● Quoted text:
And saying Pearl Harbor was an inside job is just stupid.  Just stupid.  Did Washington deliberately mislead our own troops into enhancing their own vulnerability, or were we just arrogant and silly?  In one sense, it doesn't matter--an inside job is where a group kills its own, but at Pearl the Japanese killed Americans.  Americans did not kill Americans and blame it on Japanese.  Japanese killed Americans.  Either you acknowledge their tardy declaration of war or you don't.  Neither scenario makes it a false flag and/or an inside job.

For decades WWII has received a lot of discussion, much of it centered on the notion that we could have saved millions of political and religious prisoners from the ovens if we had stuck our big noses in earlier.  If libertarians and other peaceable people don't talk about it so much, it's because we're busy trying to demonstrate that we can and often do cause more harm by intervening than by refusing to intervene.

● Given instruction 1: How does the post on Pearl Harbor define an inside job?

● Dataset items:

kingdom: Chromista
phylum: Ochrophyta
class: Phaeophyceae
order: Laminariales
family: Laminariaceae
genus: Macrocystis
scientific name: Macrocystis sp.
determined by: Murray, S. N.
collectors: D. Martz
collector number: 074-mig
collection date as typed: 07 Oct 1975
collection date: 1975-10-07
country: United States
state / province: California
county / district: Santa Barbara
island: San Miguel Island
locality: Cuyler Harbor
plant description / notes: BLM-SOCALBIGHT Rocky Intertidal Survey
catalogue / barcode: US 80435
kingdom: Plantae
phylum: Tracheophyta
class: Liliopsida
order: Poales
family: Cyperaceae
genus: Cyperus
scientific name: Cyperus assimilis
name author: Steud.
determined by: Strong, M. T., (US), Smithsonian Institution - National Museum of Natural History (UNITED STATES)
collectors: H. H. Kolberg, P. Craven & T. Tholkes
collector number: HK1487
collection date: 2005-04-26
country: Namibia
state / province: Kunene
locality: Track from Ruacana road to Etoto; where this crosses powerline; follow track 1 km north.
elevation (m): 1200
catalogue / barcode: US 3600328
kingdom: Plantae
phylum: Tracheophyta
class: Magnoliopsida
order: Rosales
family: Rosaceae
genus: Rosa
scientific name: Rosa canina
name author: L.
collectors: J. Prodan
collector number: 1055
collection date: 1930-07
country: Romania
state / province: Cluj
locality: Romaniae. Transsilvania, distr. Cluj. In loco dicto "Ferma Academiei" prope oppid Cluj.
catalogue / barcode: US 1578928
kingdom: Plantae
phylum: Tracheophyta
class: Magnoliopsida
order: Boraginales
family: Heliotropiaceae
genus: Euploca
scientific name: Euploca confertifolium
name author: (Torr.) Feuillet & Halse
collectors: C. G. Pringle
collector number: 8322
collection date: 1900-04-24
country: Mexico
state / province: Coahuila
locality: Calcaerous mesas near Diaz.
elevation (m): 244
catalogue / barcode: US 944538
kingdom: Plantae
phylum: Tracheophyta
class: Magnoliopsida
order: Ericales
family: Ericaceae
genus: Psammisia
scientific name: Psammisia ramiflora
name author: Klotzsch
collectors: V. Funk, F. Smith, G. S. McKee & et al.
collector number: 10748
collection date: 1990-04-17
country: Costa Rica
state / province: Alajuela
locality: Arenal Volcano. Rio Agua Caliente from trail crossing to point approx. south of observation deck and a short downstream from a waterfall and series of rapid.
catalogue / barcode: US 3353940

● Given instruction 2: Pick out each line of the listing that contains the word "province".

● Complete answer 1: An inside job is one where a group kills its own.

● Complete answer 2:
state / province: California
state / province: Kunene
state / province: Cluj
state / province: Coahuila
state / province: Alajuela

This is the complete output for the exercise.